So the past two days I did a drawing and a poem. Been working on my creative practice every morning at 6:15am sharp. The poem goes with the drawing. I’ve decided to pair my medical drawings with my poems. Eventually it will culminate in a second book, but that is far down the line. Still have to edit and publish my first book which I plan to work towards once a week because editing is a slog and I can only bring myself to do it in little chunks of time. I’m about halfway done.


You get some great, amazingly fantastic news. What’s the first thing you do?
I would call my husband immediately or text him if I couldn’t get ahold of him. He’s the first point of contact when something good happens and visa versa.
Here’s an update on my New Year’s resolutions:
So this weekend I fell away a little bit from my one meal a day goal, but it’s been easy to get back to it today since it’s pretty much a habit now, so though I miss days occasionally, it isn’t hard to get back to it. There was just a lot of food in the house this weekend and it tempted me away from my fasting. I did not go overboard though, and only had small portions. Overall my calorie count wasn’t above normal and my average for the week was 1500 a day which is exactly where I want to be.
I exercised every single day last week and continued that pattern this morning when I did strength training. Did that twice last week and ran for 2 miles the rest of the days. I’m getting used to strength training and it’s a nice change of pace from running and offers some variety throughout the week. I’m also trying to mix up my running routes so I don’t get bored doing the same one. So far exercise has been difficult to motivate myself to do still. It’s easier some days and harder others. Really hard others. But I’m pushing myself to do it every single day because it has such a huge impact on my general anxiety and energy levels. I feel better physically and mentally if I get a 20 minute strenuous workout in. I also walk the dog for 15 minutes, but that is more for mindfulness and the dog, and I go at a very slow pace with lots of stopping to let the dog smell things. Not exactly high impact, so I don’t really count it as part of my exercise routine.
So far my new goal of doing social media every day has stuck. I’ve been using Instagram and adding lots of artists each day and sharing my work.
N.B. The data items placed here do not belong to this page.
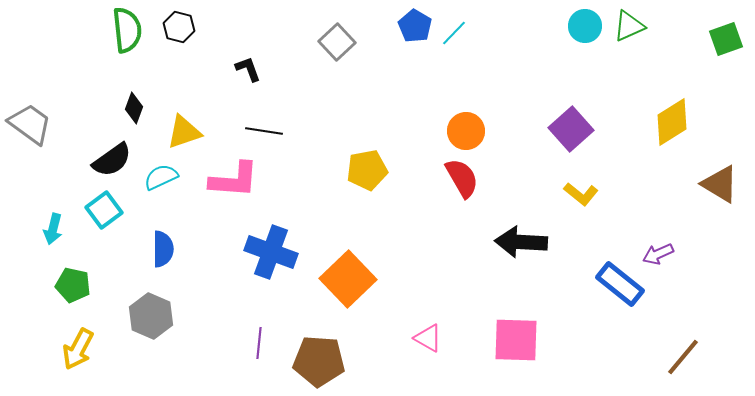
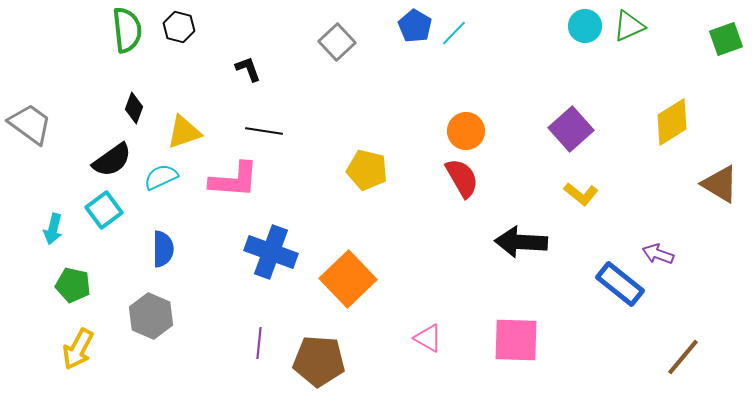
yellow pentagon: rotated 24 degrees clockwise
purple arrow: rotated 44 degrees clockwise
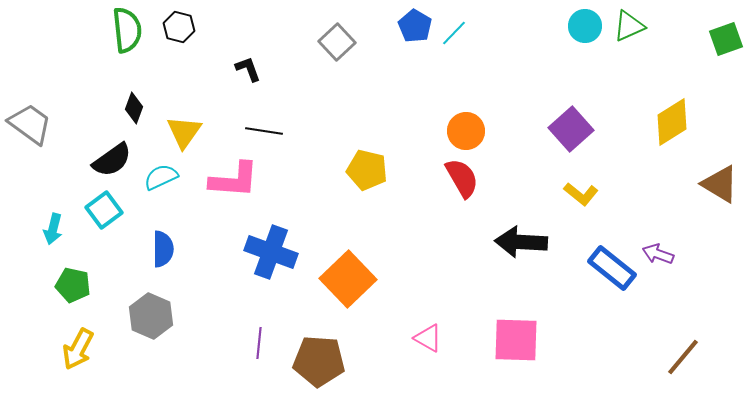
yellow triangle: rotated 36 degrees counterclockwise
blue rectangle: moved 8 px left, 16 px up
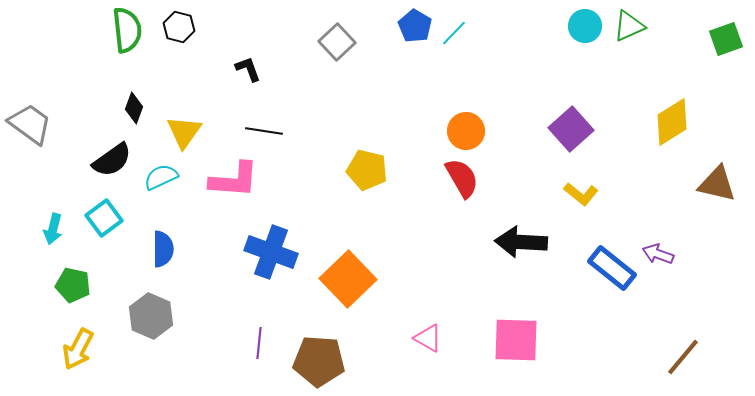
brown triangle: moved 3 px left; rotated 18 degrees counterclockwise
cyan square: moved 8 px down
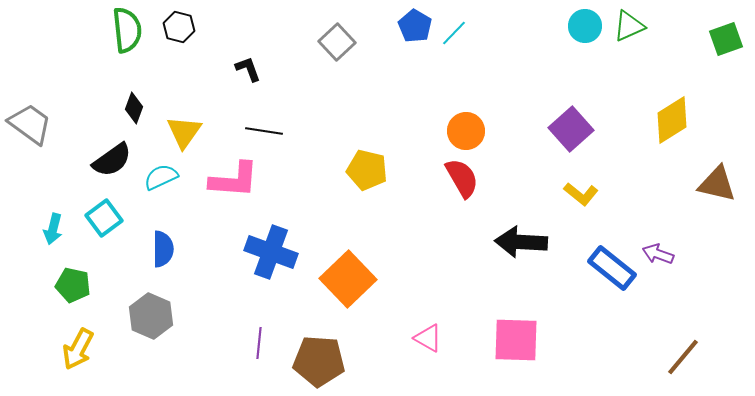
yellow diamond: moved 2 px up
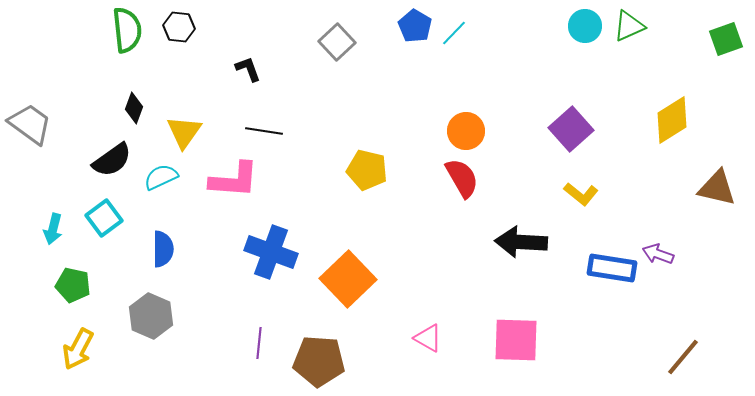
black hexagon: rotated 8 degrees counterclockwise
brown triangle: moved 4 px down
blue rectangle: rotated 30 degrees counterclockwise
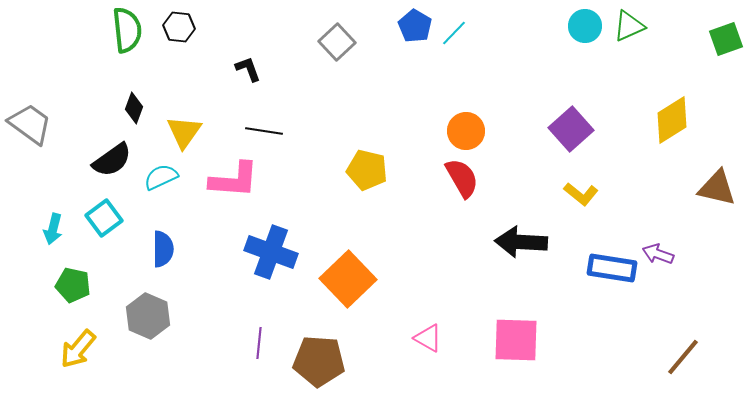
gray hexagon: moved 3 px left
yellow arrow: rotated 12 degrees clockwise
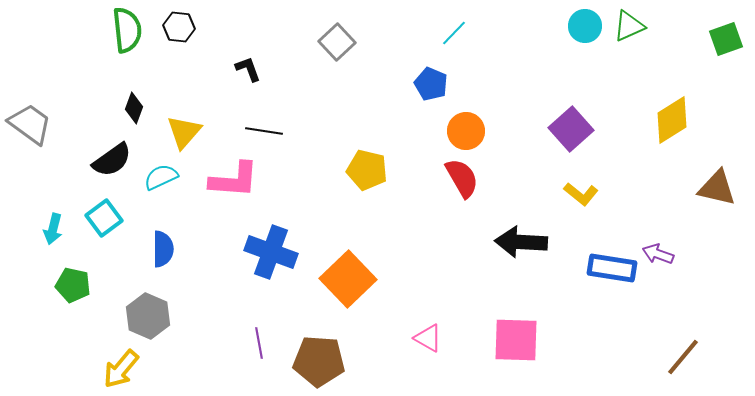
blue pentagon: moved 16 px right, 58 px down; rotated 8 degrees counterclockwise
yellow triangle: rotated 6 degrees clockwise
purple line: rotated 16 degrees counterclockwise
yellow arrow: moved 43 px right, 20 px down
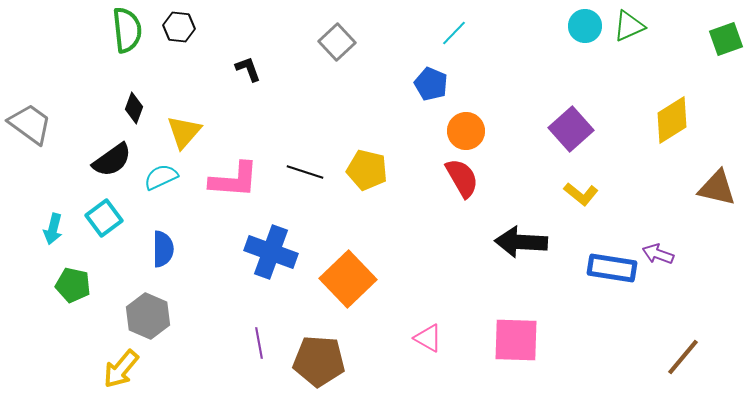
black line: moved 41 px right, 41 px down; rotated 9 degrees clockwise
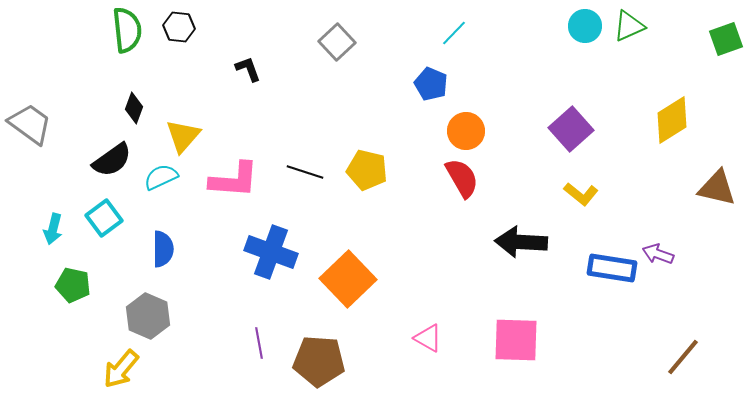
yellow triangle: moved 1 px left, 4 px down
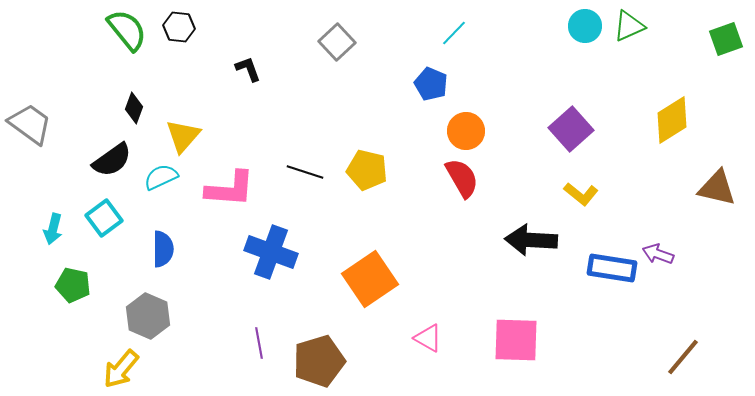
green semicircle: rotated 33 degrees counterclockwise
pink L-shape: moved 4 px left, 9 px down
black arrow: moved 10 px right, 2 px up
orange square: moved 22 px right; rotated 10 degrees clockwise
brown pentagon: rotated 21 degrees counterclockwise
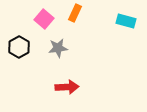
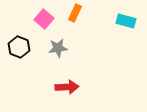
black hexagon: rotated 10 degrees counterclockwise
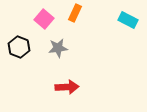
cyan rectangle: moved 2 px right, 1 px up; rotated 12 degrees clockwise
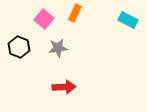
red arrow: moved 3 px left
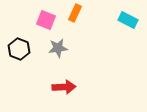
pink square: moved 2 px right, 1 px down; rotated 18 degrees counterclockwise
black hexagon: moved 2 px down
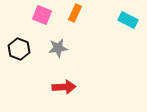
pink square: moved 4 px left, 5 px up
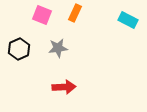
black hexagon: rotated 15 degrees clockwise
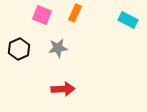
red arrow: moved 1 px left, 2 px down
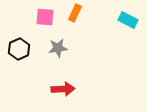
pink square: moved 3 px right, 2 px down; rotated 18 degrees counterclockwise
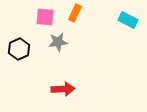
gray star: moved 6 px up
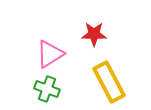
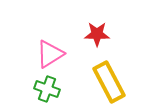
red star: moved 3 px right
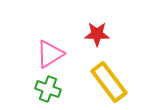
yellow rectangle: rotated 9 degrees counterclockwise
green cross: moved 1 px right
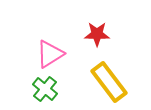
green cross: moved 3 px left; rotated 20 degrees clockwise
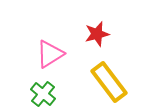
red star: rotated 15 degrees counterclockwise
green cross: moved 2 px left, 5 px down
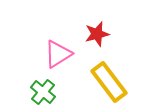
pink triangle: moved 8 px right
green cross: moved 2 px up
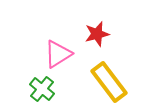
green cross: moved 1 px left, 3 px up
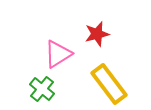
yellow rectangle: moved 2 px down
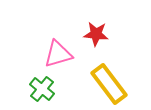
red star: moved 1 px left; rotated 20 degrees clockwise
pink triangle: rotated 16 degrees clockwise
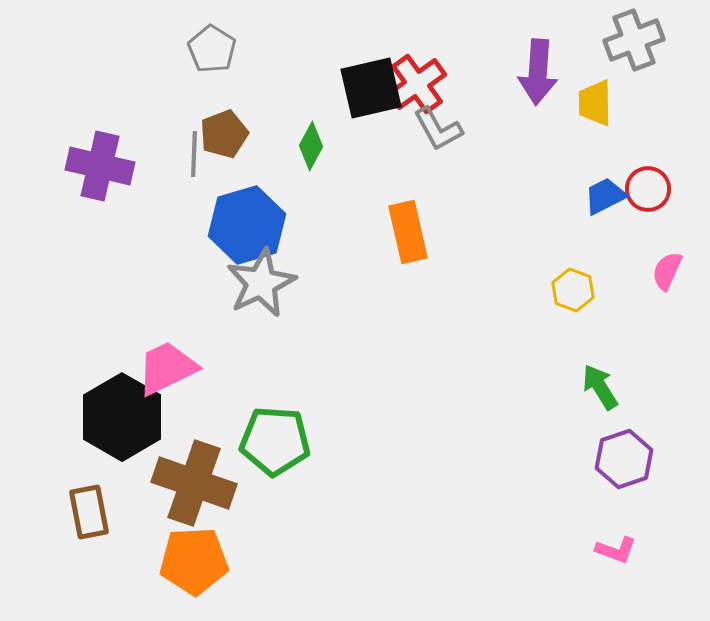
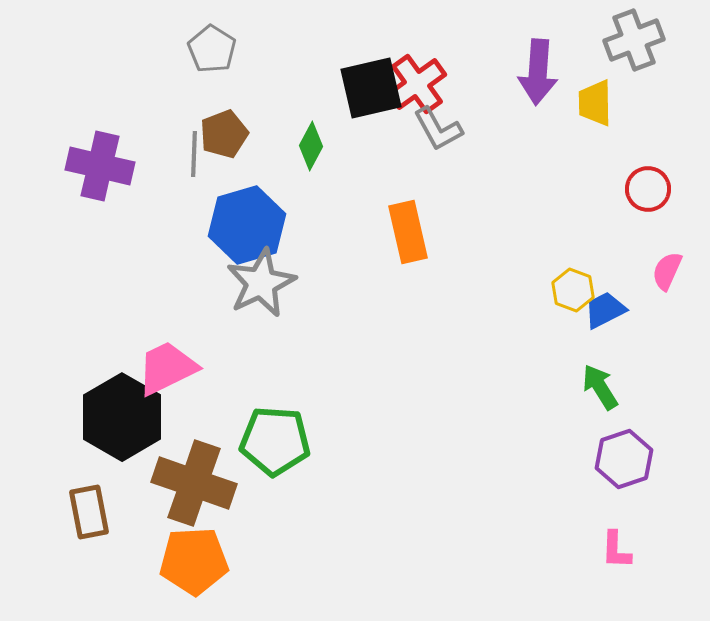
blue trapezoid: moved 114 px down
pink L-shape: rotated 72 degrees clockwise
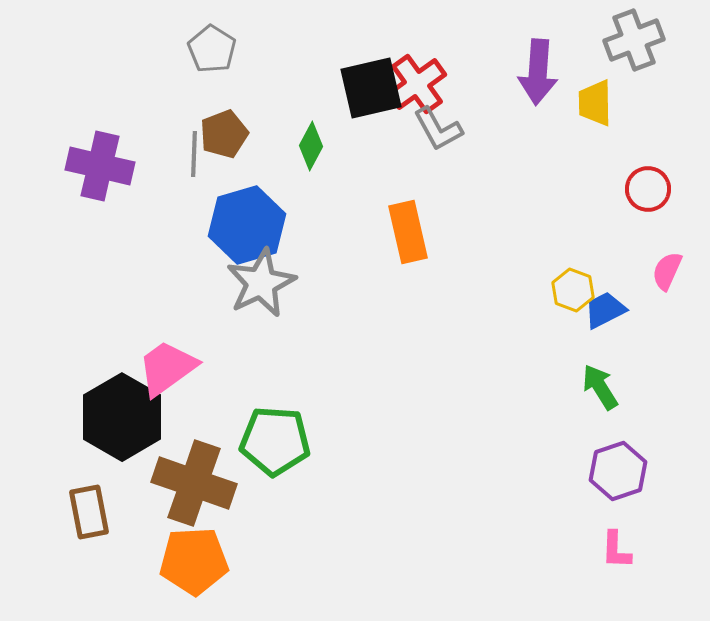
pink trapezoid: rotated 10 degrees counterclockwise
purple hexagon: moved 6 px left, 12 px down
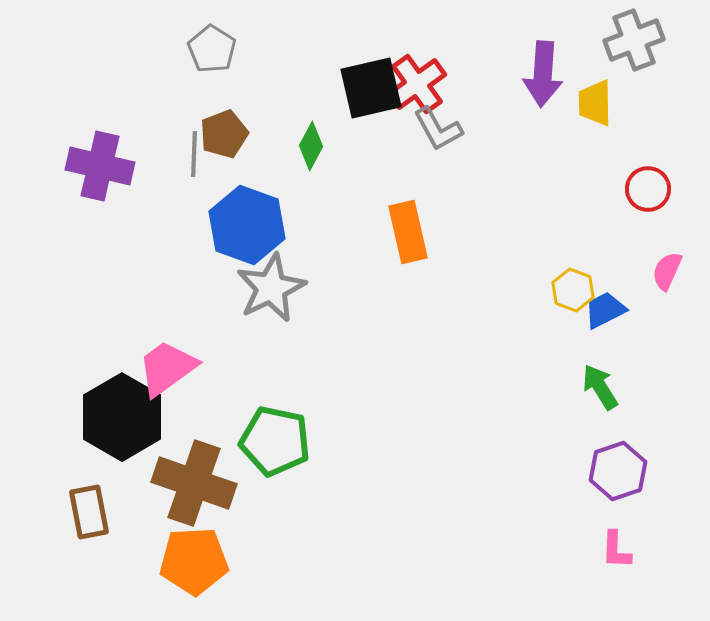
purple arrow: moved 5 px right, 2 px down
blue hexagon: rotated 24 degrees counterclockwise
gray star: moved 10 px right, 5 px down
green pentagon: rotated 8 degrees clockwise
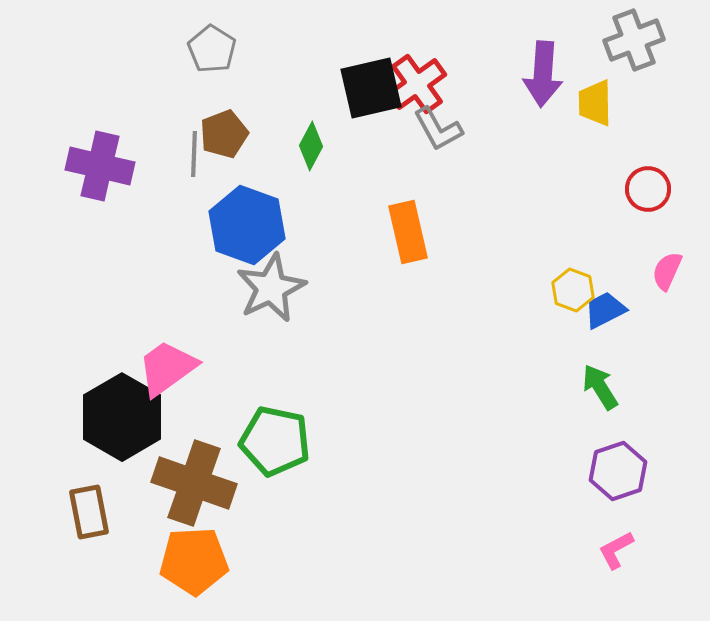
pink L-shape: rotated 60 degrees clockwise
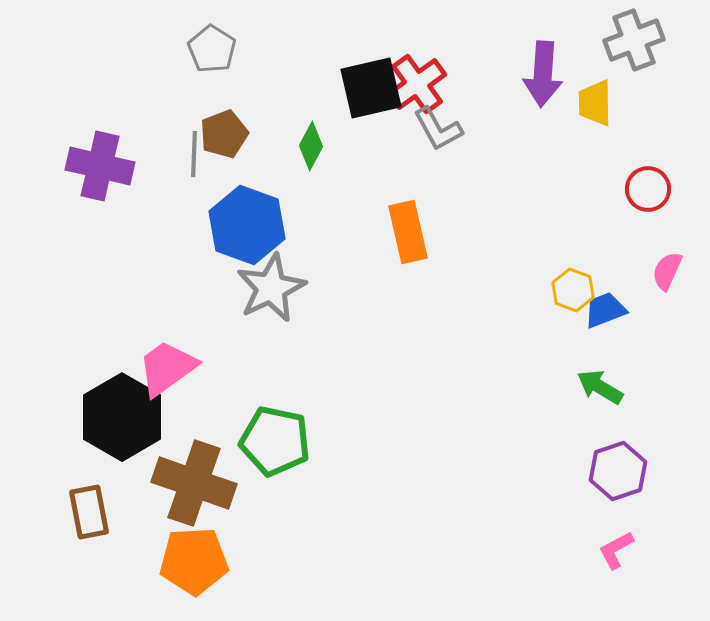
blue trapezoid: rotated 6 degrees clockwise
green arrow: rotated 27 degrees counterclockwise
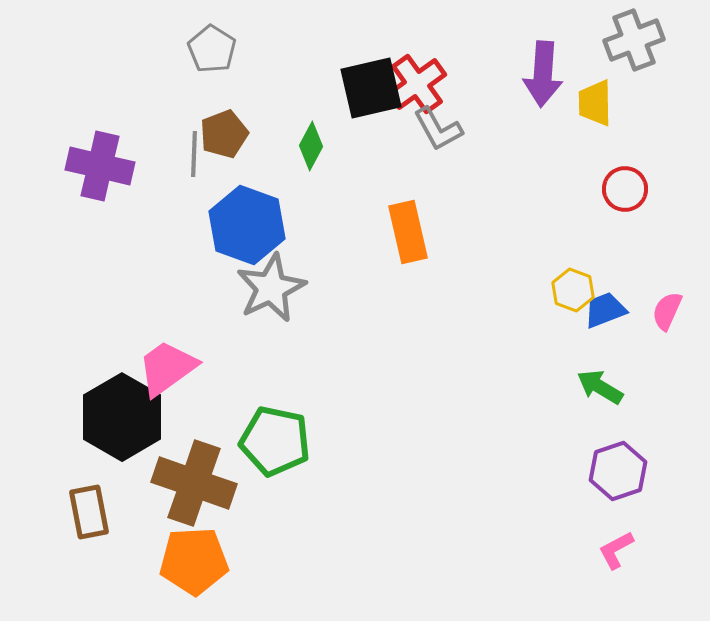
red circle: moved 23 px left
pink semicircle: moved 40 px down
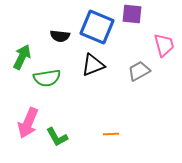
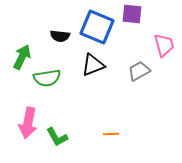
pink arrow: rotated 12 degrees counterclockwise
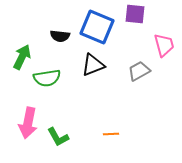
purple square: moved 3 px right
green L-shape: moved 1 px right
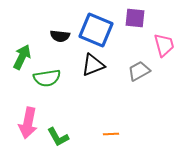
purple square: moved 4 px down
blue square: moved 1 px left, 3 px down
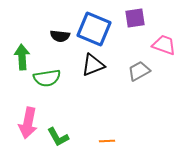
purple square: rotated 15 degrees counterclockwise
blue square: moved 2 px left, 1 px up
pink trapezoid: rotated 55 degrees counterclockwise
green arrow: rotated 30 degrees counterclockwise
orange line: moved 4 px left, 7 px down
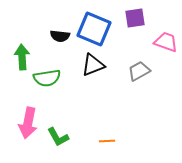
pink trapezoid: moved 2 px right, 3 px up
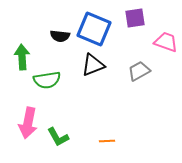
green semicircle: moved 2 px down
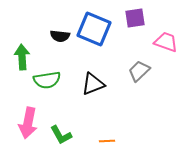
black triangle: moved 19 px down
gray trapezoid: rotated 15 degrees counterclockwise
green L-shape: moved 3 px right, 2 px up
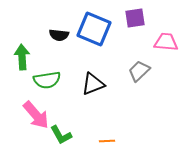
black semicircle: moved 1 px left, 1 px up
pink trapezoid: rotated 15 degrees counterclockwise
pink arrow: moved 8 px right, 8 px up; rotated 52 degrees counterclockwise
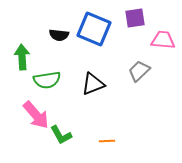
pink trapezoid: moved 3 px left, 2 px up
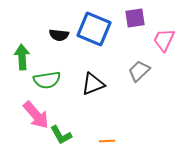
pink trapezoid: moved 1 px right; rotated 70 degrees counterclockwise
It’s not easy to do, I resist doing it strongly, but I’m on day 4 so far of doing it every day.
I’ve been doing my creative practice for 6 days without a break. It’s been really good to distract me from the maddeningly slow process of losing weight. Gives my life more meaning beyond food and working out, which is all I focussed on in January. I feel really inspired to be doing creative work again. I think I just needed a break after the intensive three months I had of doing all the illustrations for my first book. October and December were especially demanding. So it was good to take January off, but I’m back into it and feeling good about what I’m doing so far.
So that’s about where I’m at with my New Year’s resolutions. Slowly working on forming habits. I have number counters marking the passing days on my bulletin board and I’m trying to make it 99 days with each resolution because I figure by that point I will have formed a strong habit. I reward myself each day with a dollar or two for each resolution fulfilled. Been setting the money aside for when we go to Vegas. I’ll do something really fun with it there. Not gambling though, I don’t gamble. Whatever’s leftover after Vegas will go towards my Christmas present, probably some art supplies or maybe some new clothing when I have stopped losing weight (this isn’t a diet I am going to change, it’s permanent, so wherever I end up I’ll just have to be happy with). No point buying clothing until I reach a final weight that I maintain for an extended period of time. I’ll give it three months of being the same weight before I go buy any new clothing.